» Supplied records:
══════════════════════════════

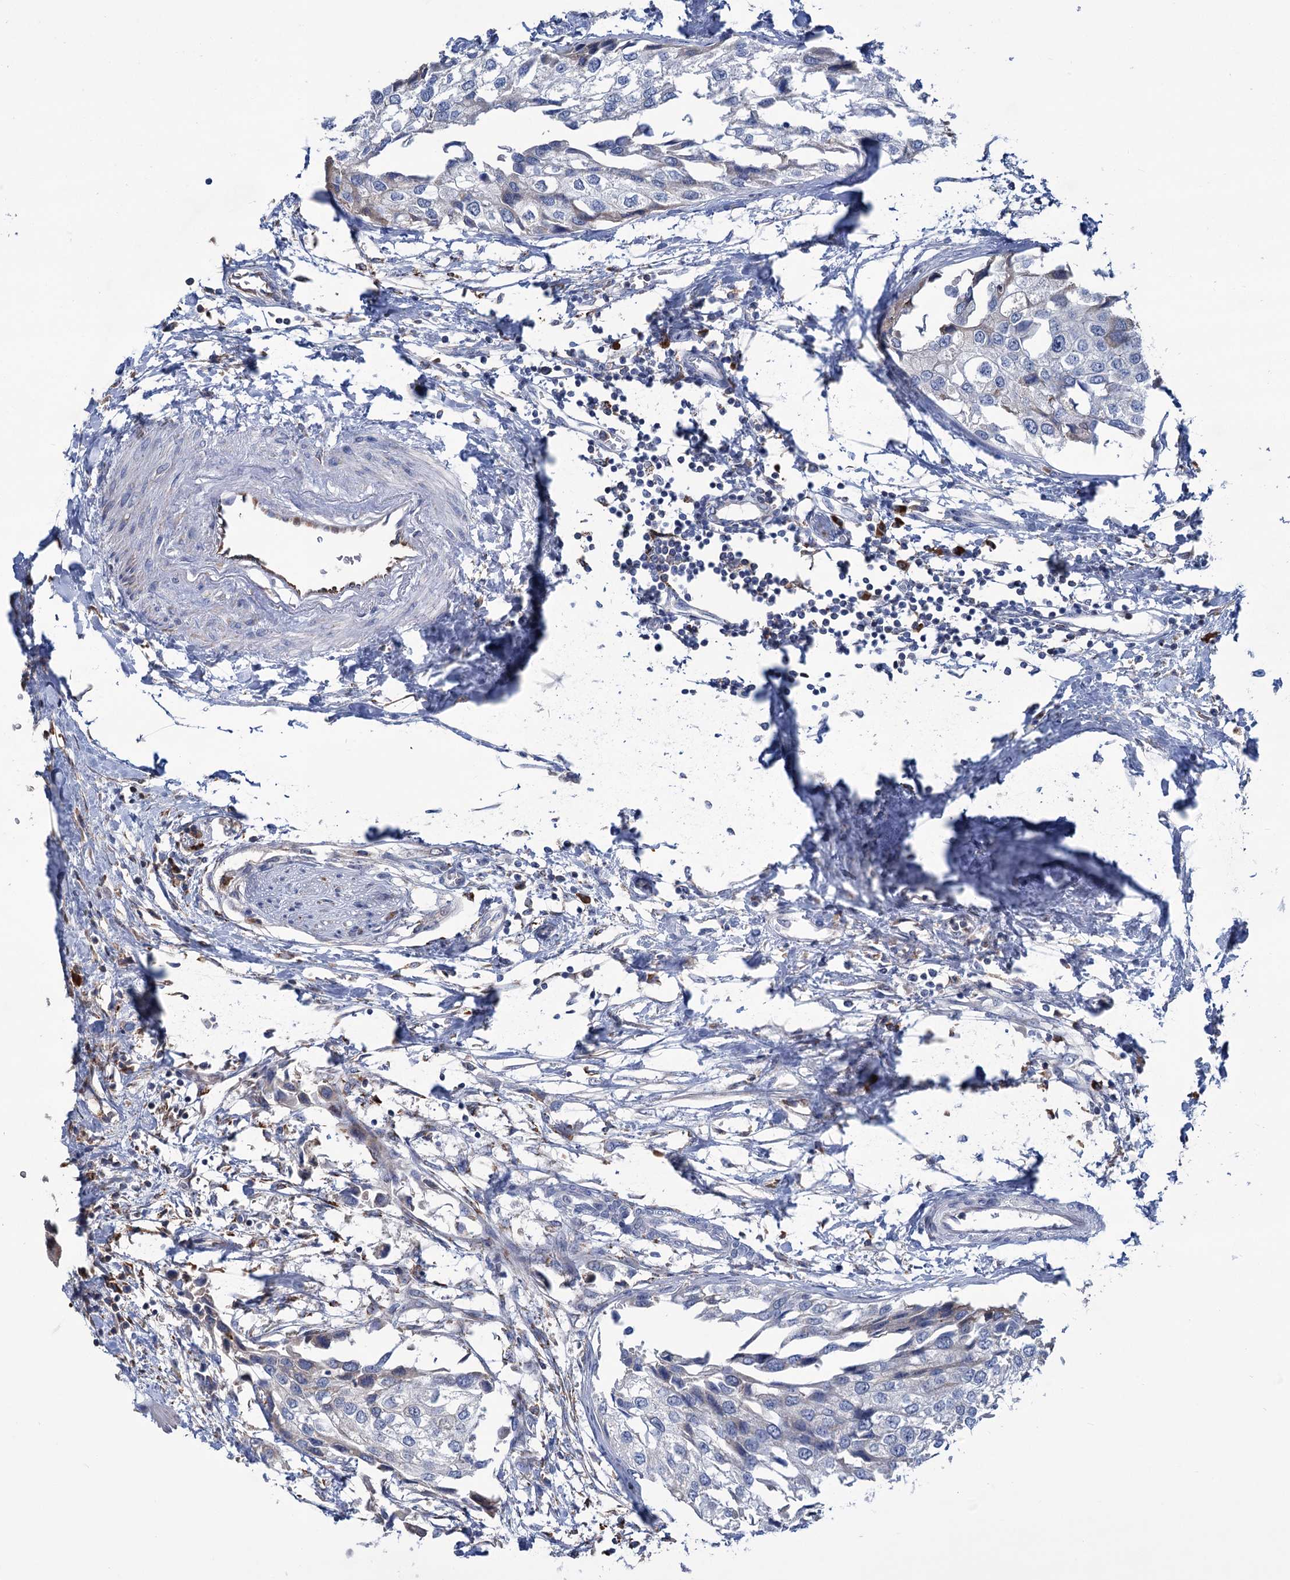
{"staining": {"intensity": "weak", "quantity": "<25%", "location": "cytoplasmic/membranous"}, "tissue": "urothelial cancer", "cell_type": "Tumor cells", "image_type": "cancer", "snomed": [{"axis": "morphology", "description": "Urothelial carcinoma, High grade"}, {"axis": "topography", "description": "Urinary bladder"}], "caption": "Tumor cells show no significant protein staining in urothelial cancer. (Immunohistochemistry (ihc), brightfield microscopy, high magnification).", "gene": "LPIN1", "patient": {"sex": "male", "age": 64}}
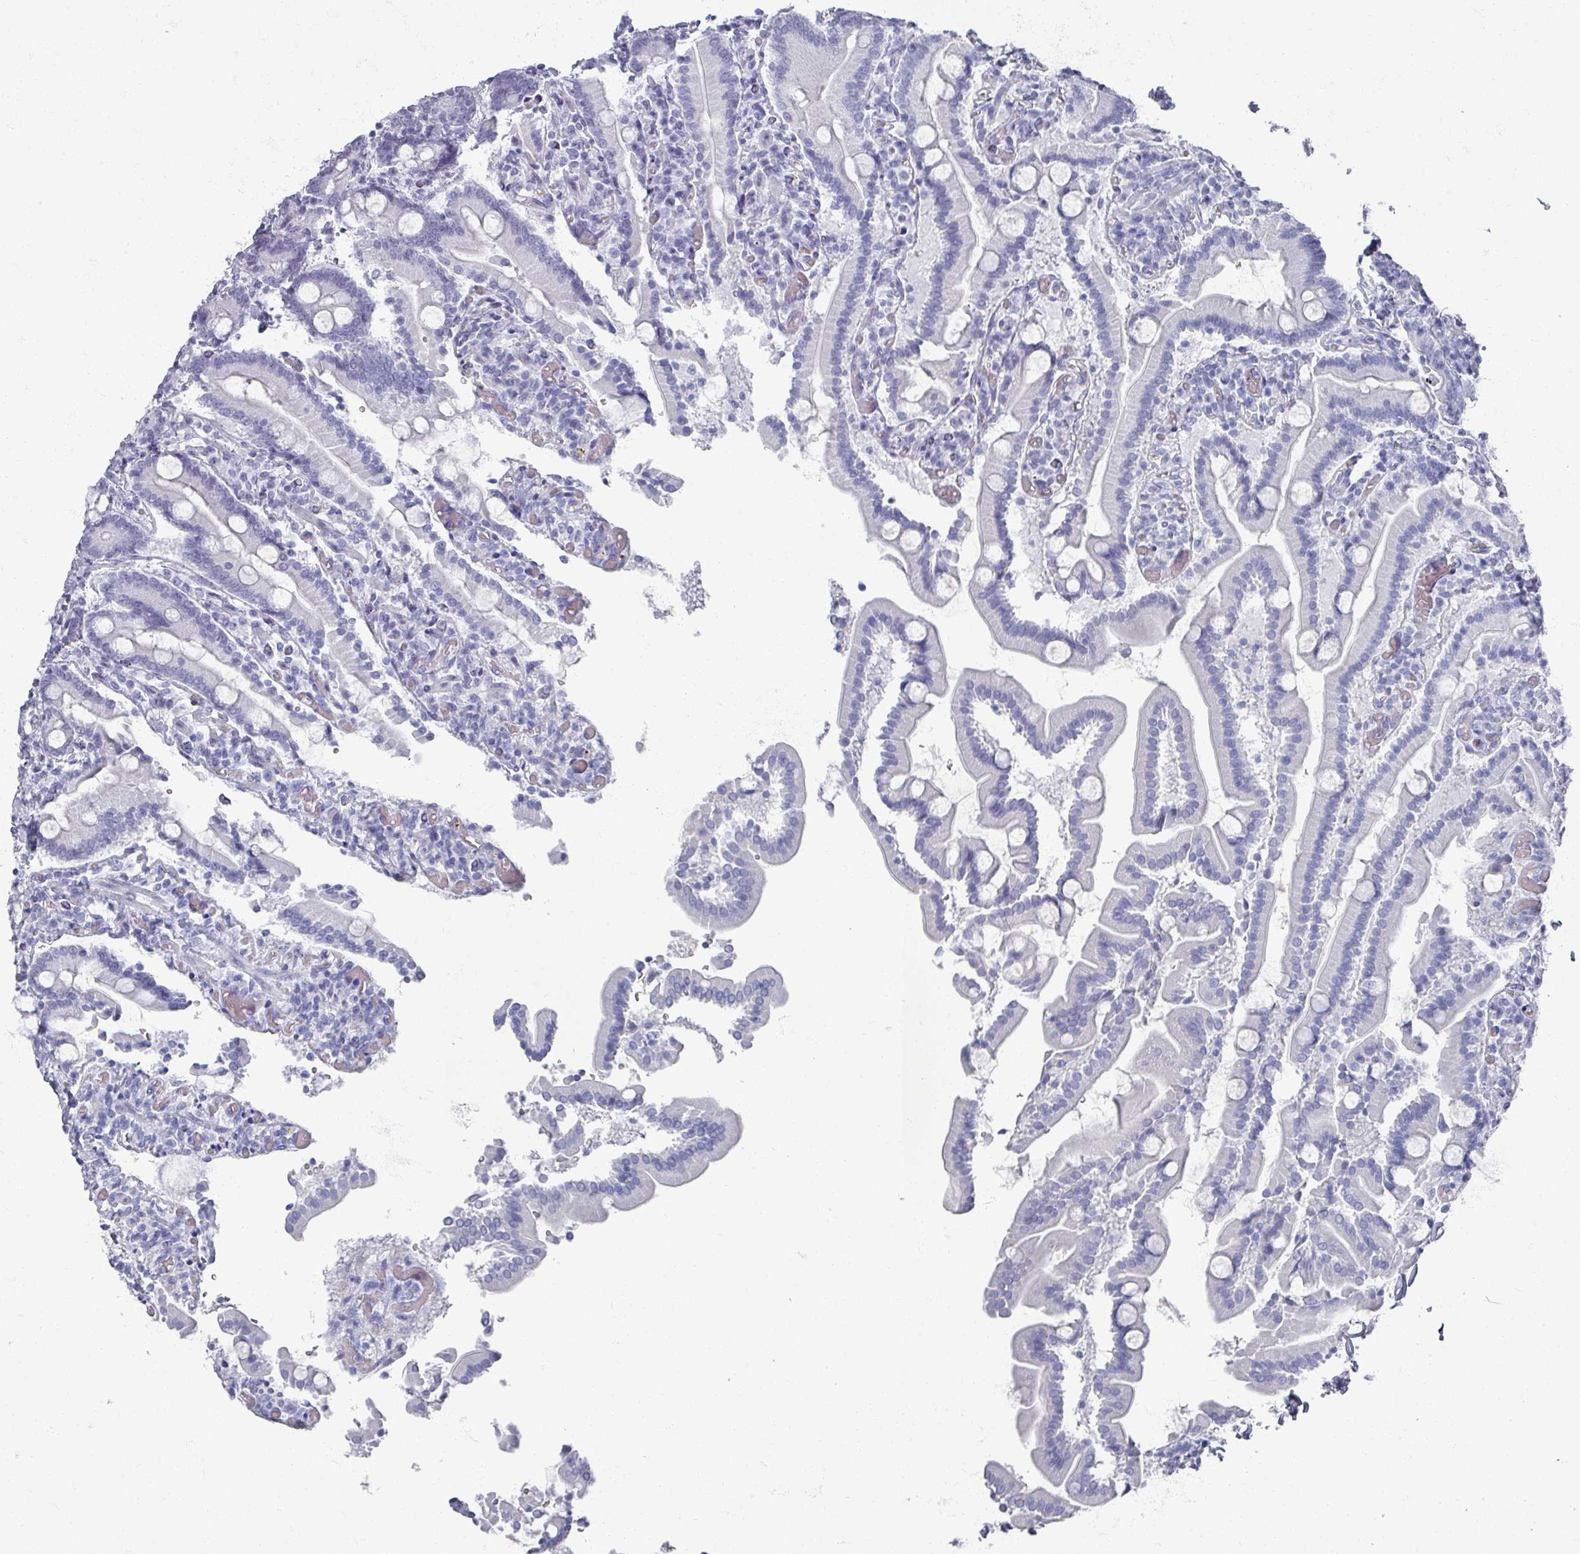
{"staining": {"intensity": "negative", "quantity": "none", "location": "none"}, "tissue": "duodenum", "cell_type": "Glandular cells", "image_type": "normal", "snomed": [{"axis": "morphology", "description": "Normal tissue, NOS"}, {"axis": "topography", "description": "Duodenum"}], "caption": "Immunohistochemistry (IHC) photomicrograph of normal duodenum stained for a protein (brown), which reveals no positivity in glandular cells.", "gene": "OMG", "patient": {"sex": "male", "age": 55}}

══════════════════════════════

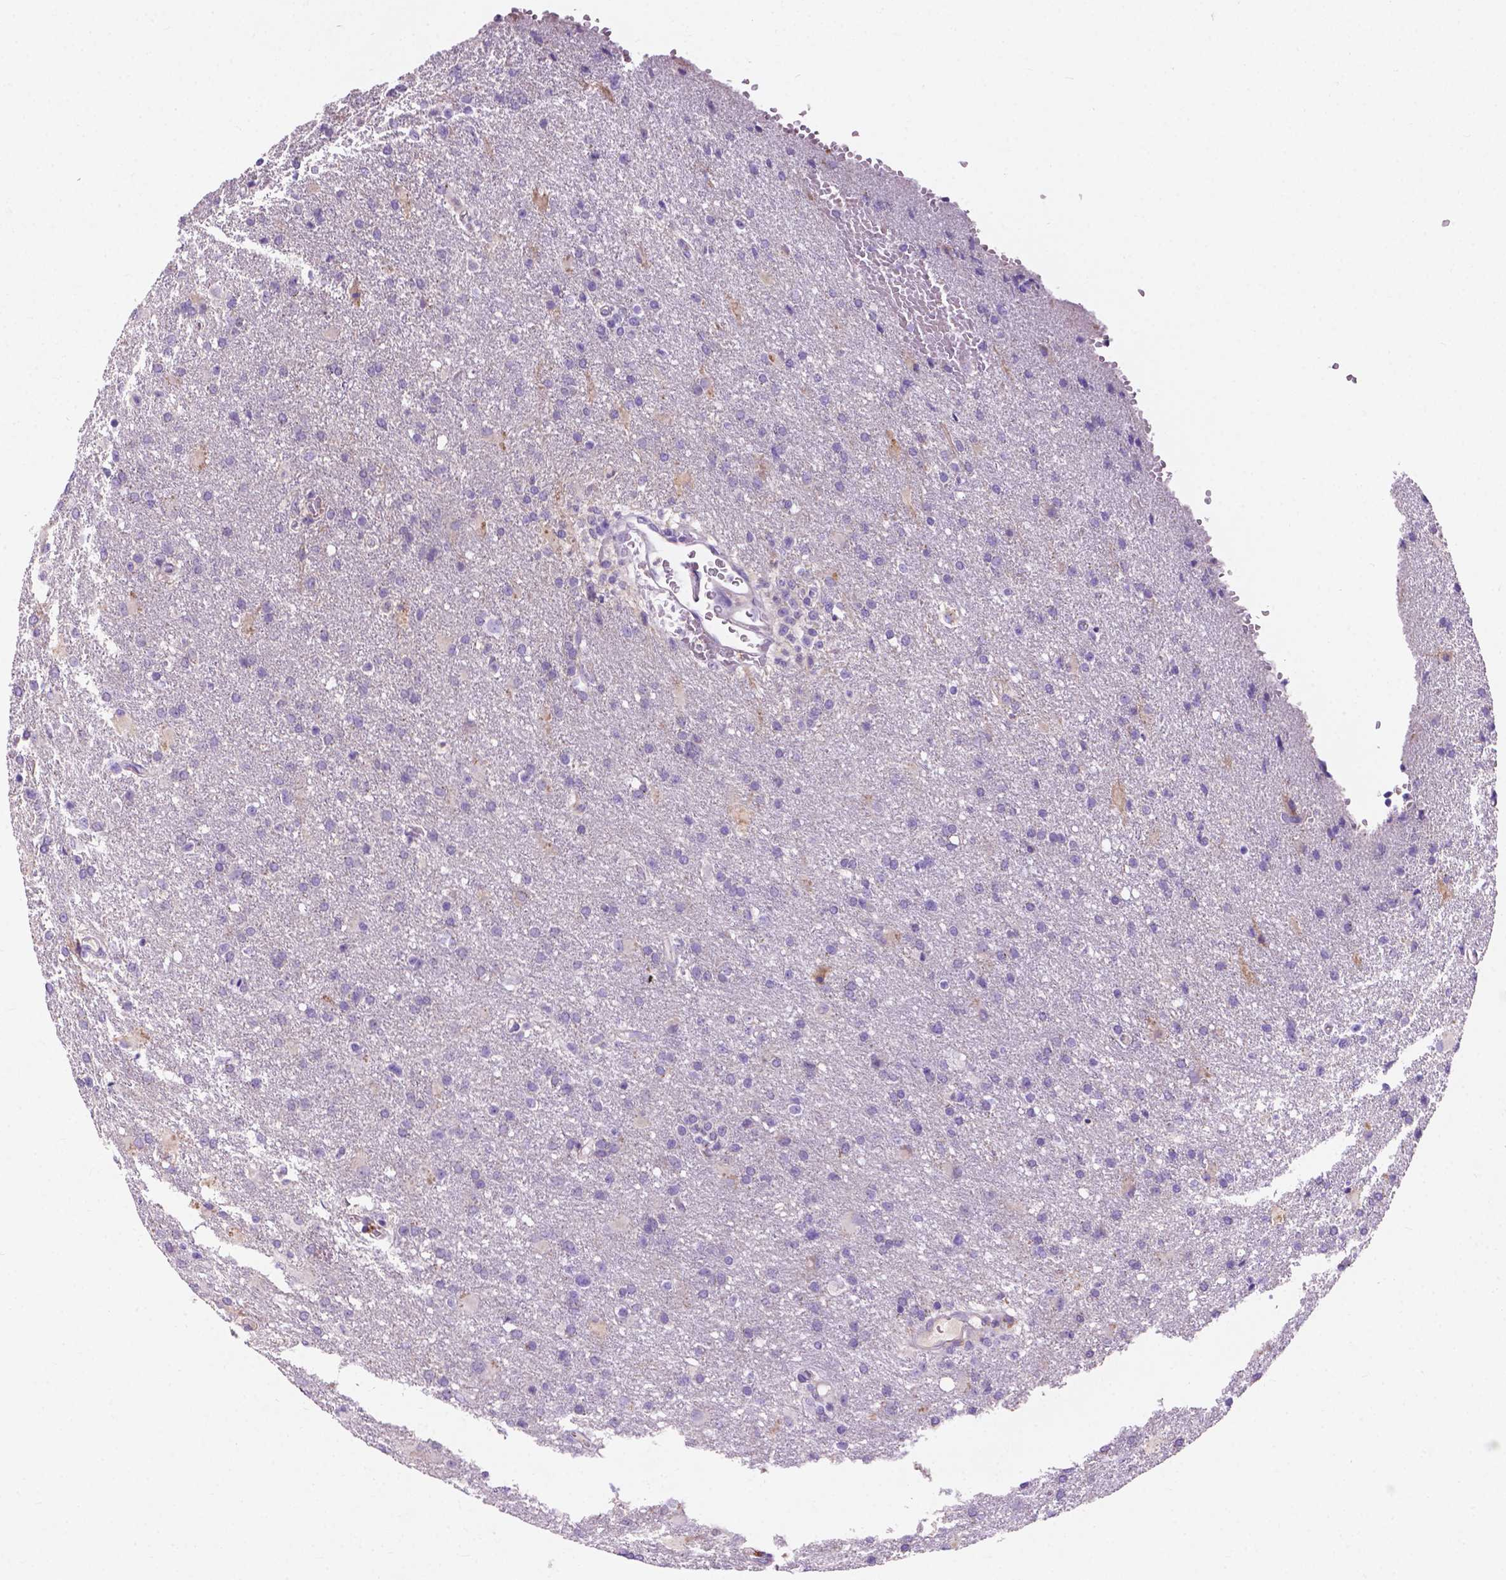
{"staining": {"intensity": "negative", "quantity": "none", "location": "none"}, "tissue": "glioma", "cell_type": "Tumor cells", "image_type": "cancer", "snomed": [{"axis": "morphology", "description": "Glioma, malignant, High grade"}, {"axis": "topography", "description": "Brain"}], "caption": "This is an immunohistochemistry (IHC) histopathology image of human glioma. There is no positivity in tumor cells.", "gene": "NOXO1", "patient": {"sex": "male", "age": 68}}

══════════════════════════════

» Directions for this task:
Nothing but the lines from the one with "cells show no" up to and including the one with "(IHC) photomicrograph of" should be printed, exactly as they read above. Please keep the pictures out.

» Solution to this problem:
{"staining": {"intensity": "weak", "quantity": "<25%", "location": "cytoplasmic/membranous"}, "tissue": "urothelial cancer", "cell_type": "Tumor cells", "image_type": "cancer", "snomed": [{"axis": "morphology", "description": "Urothelial carcinoma, High grade"}, {"axis": "topography", "description": "Urinary bladder"}], "caption": "Tumor cells show no significant protein staining in urothelial cancer. (Immunohistochemistry (ihc), brightfield microscopy, high magnification).", "gene": "LPIN1", "patient": {"sex": "male", "age": 64}}
{"staining": {"intensity": "negative", "quantity": "none", "location": "none"}, "tissue": "duodenum", "cell_type": "Glandular cells", "image_type": "normal", "snomed": [{"axis": "morphology", "description": "Normal tissue, NOS"}, {"axis": "topography", "description": "Duodenum"}], "caption": "Immunohistochemistry (IHC) photomicrograph of normal duodenum stained for a protein (brown), which reveals no positivity in glandular cells.", "gene": "OMG", "patient": {"sex": "male", "age": 55}}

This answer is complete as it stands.